Monday, May 10, 2010

Free Books!

If you have ever read any space opera or even been a casual observer of sci-fi on television (e.g., Star Trek), you will be familiar with the idea that one of the advances civilization finally managed to accomplish with the advent of advanced computing capabilities was the information net, where all human knowledge, information, science, art, literature, media, news, and data was collected, stored, and backed up in multiple locations — so many locations, in fact, that it was almost alive in the ever-growing cloud of data that was accessible to all with a mere click of their mouse, com unit, or other fanciful device dreamed up by the minds of the legends of science fiction.

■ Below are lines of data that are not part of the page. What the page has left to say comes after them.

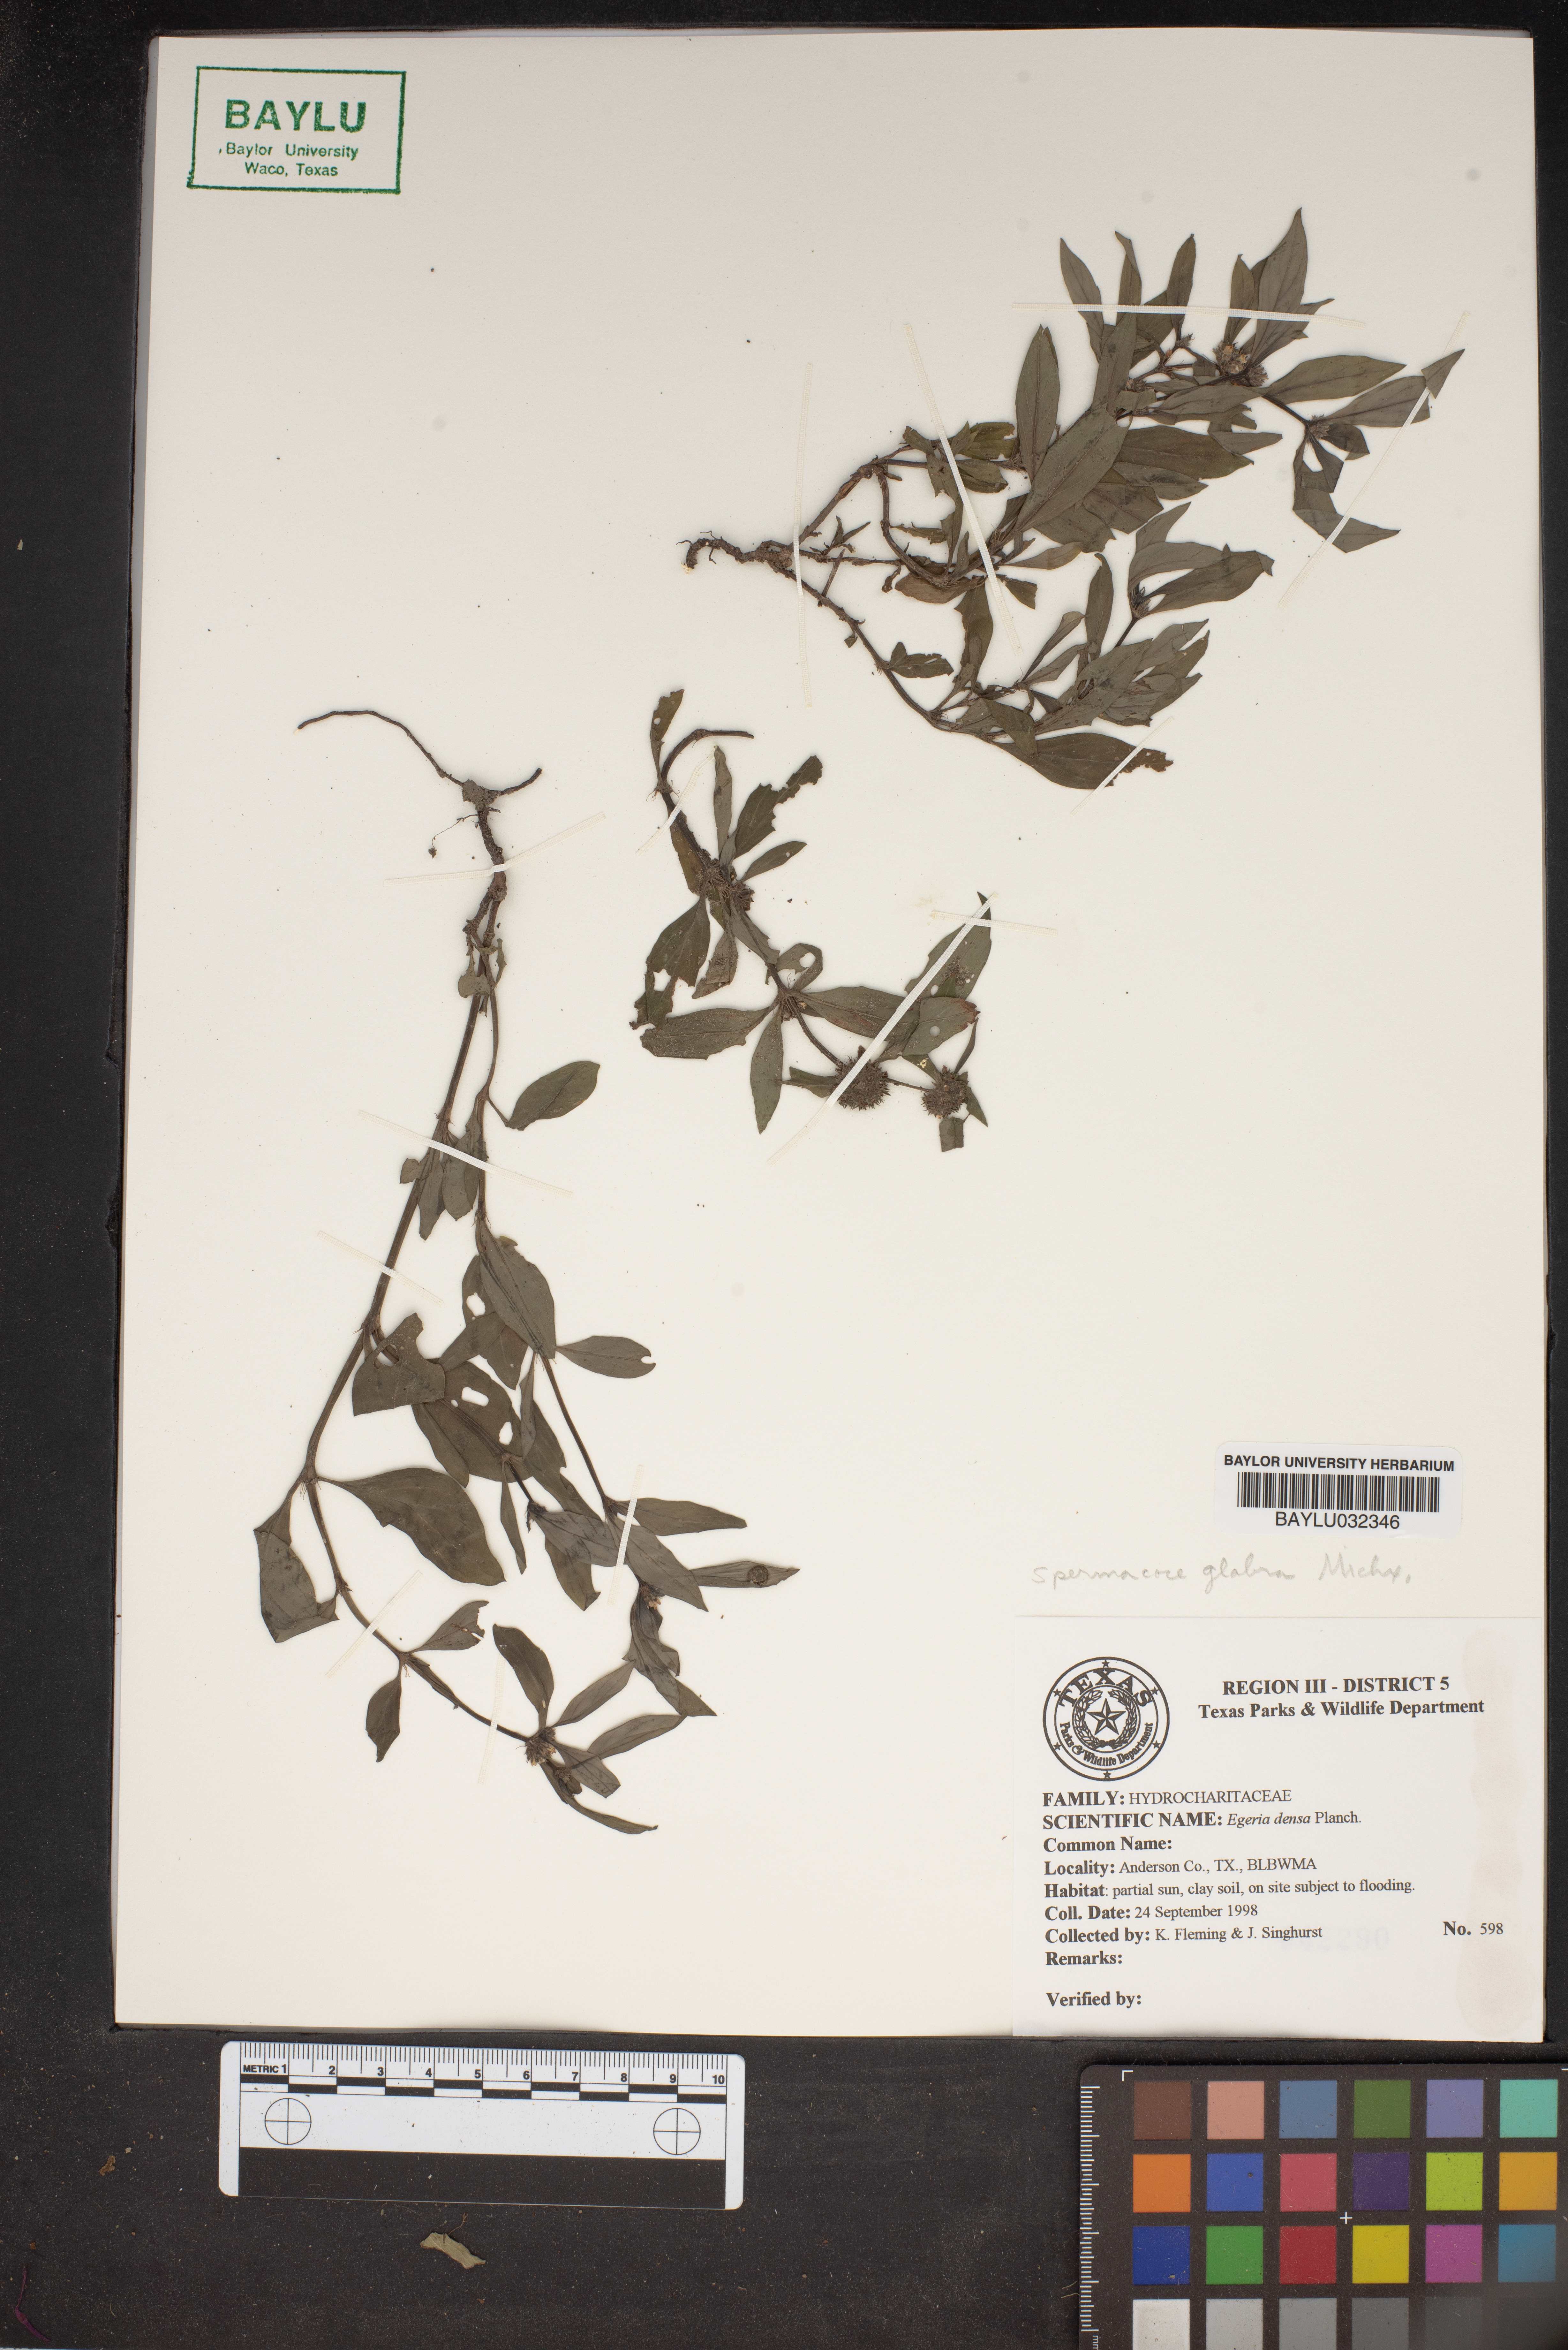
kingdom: Plantae
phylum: Tracheophyta
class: Liliopsida
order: Alismatales
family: Hydrocharitaceae
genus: Elodea
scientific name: Elodea densa
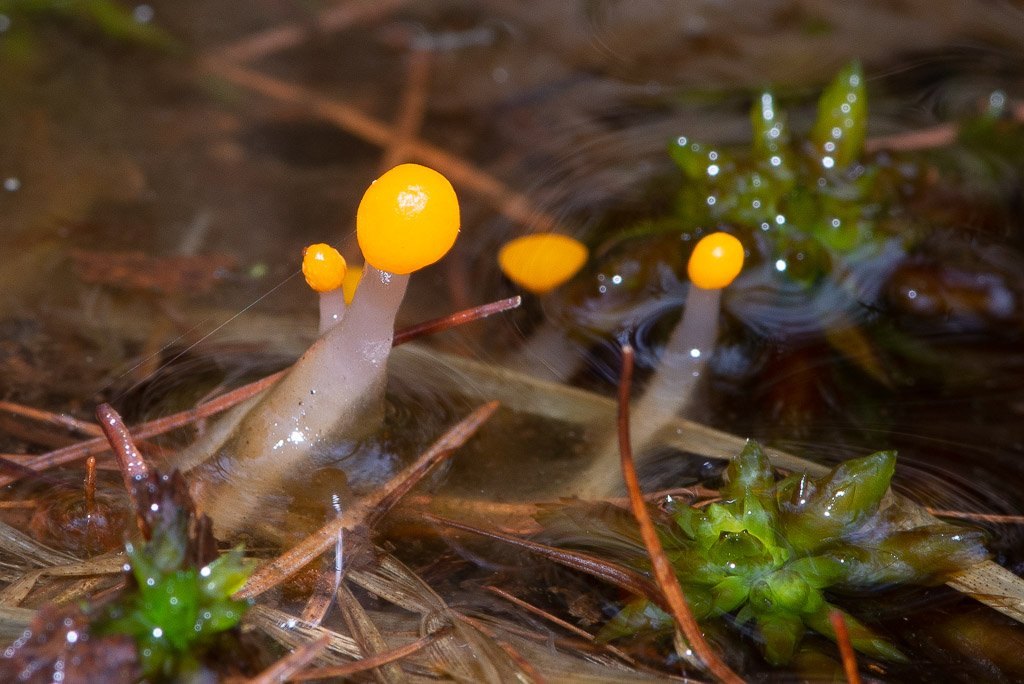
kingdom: Fungi
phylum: Ascomycota
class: Leotiomycetes
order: Helotiales
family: Cenangiaceae
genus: Mitrula
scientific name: Mitrula paludosa
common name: gul nøkketunge
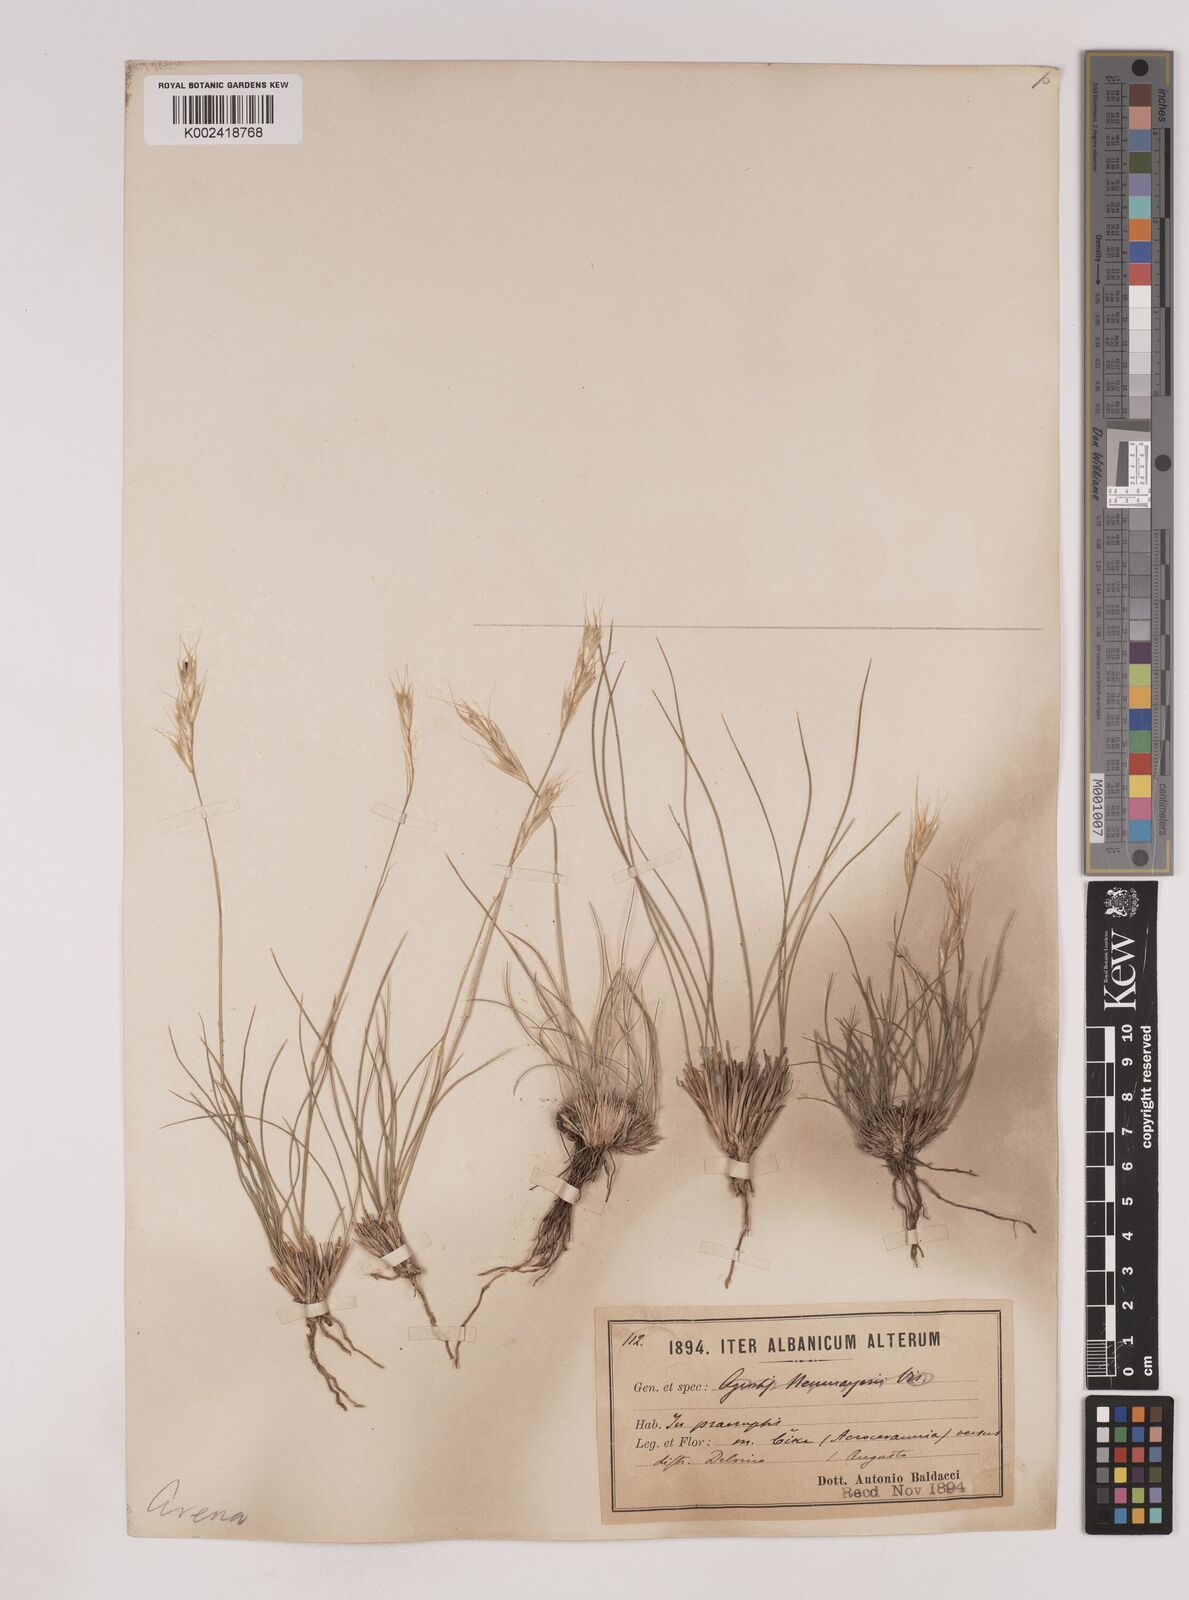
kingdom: Plantae
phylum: Tracheophyta
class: Liliopsida
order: Poales
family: Poaceae
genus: Danthoniastrum
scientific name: Danthoniastrum compactum
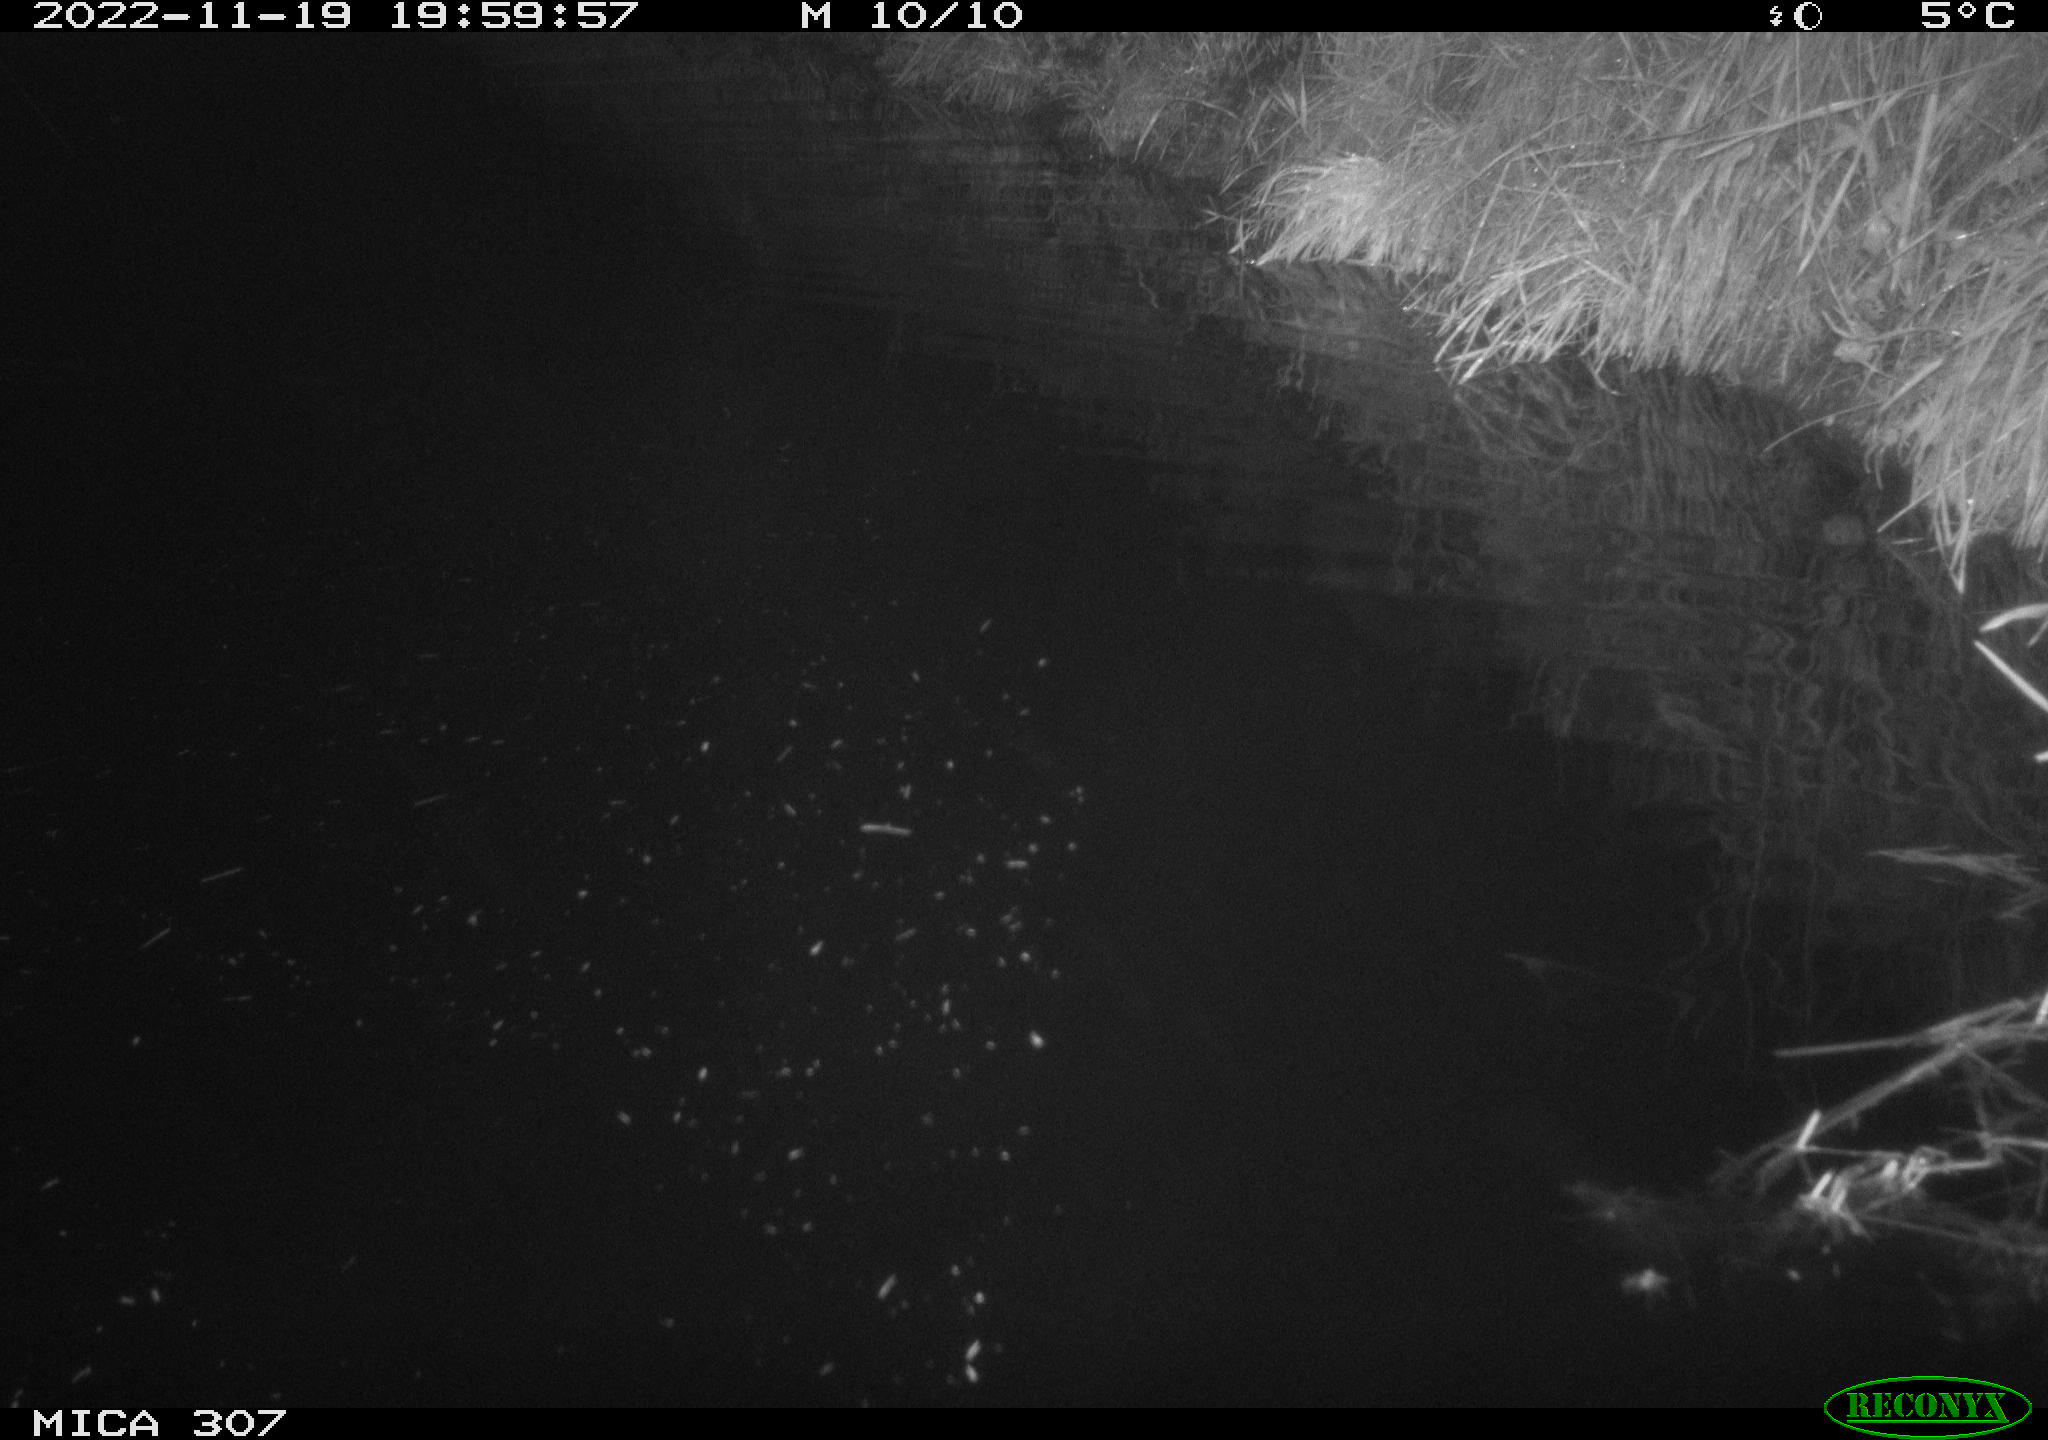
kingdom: Animalia
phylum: Chordata
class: Mammalia
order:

Those of a certain age may recall the late, great Isaac Asimov’s Foundation Series, as well as other seminal entries in the field by the other two giants of science fiction, Robert A. Heinlein (Stranger In A Strange Land) and Arthur C. Clarke (Childhood’s End), whose dreams of what the future held for humanity have in many respects come true, as space travel, personal computers, hand-held communication devices, tasers, AI, solar power, electric cars, and even energy bar have in many respects become commonplaces that we take for granted. Recently, part of the information legacy predicted by these authors and others has started to come true, as the advent of the e-reader has made it (or started to make it) a winning proposition for books to be published electronically, so that a true e-library is possible. The current iterations are in flux, but the respective plans of Project Gutenberg and Google Books to digitize the entire catalog of all available novels, plays, stories, biographies, poems, tomes, treatises, and arcana are a huge step in the direction of allowing the public to freely access humanity’s cultural legacy.

If you’ve never taken a look at what you can read for free, check out Project Gutenberg. Over 30,000 titles are available at the click of a mouse, including works by F. Scott Fitzgerald, Saki, and many many many other acclaimed writers. And soon Google will be adding 4 million more titles for your reading pleasure. Better upgrade your RAM.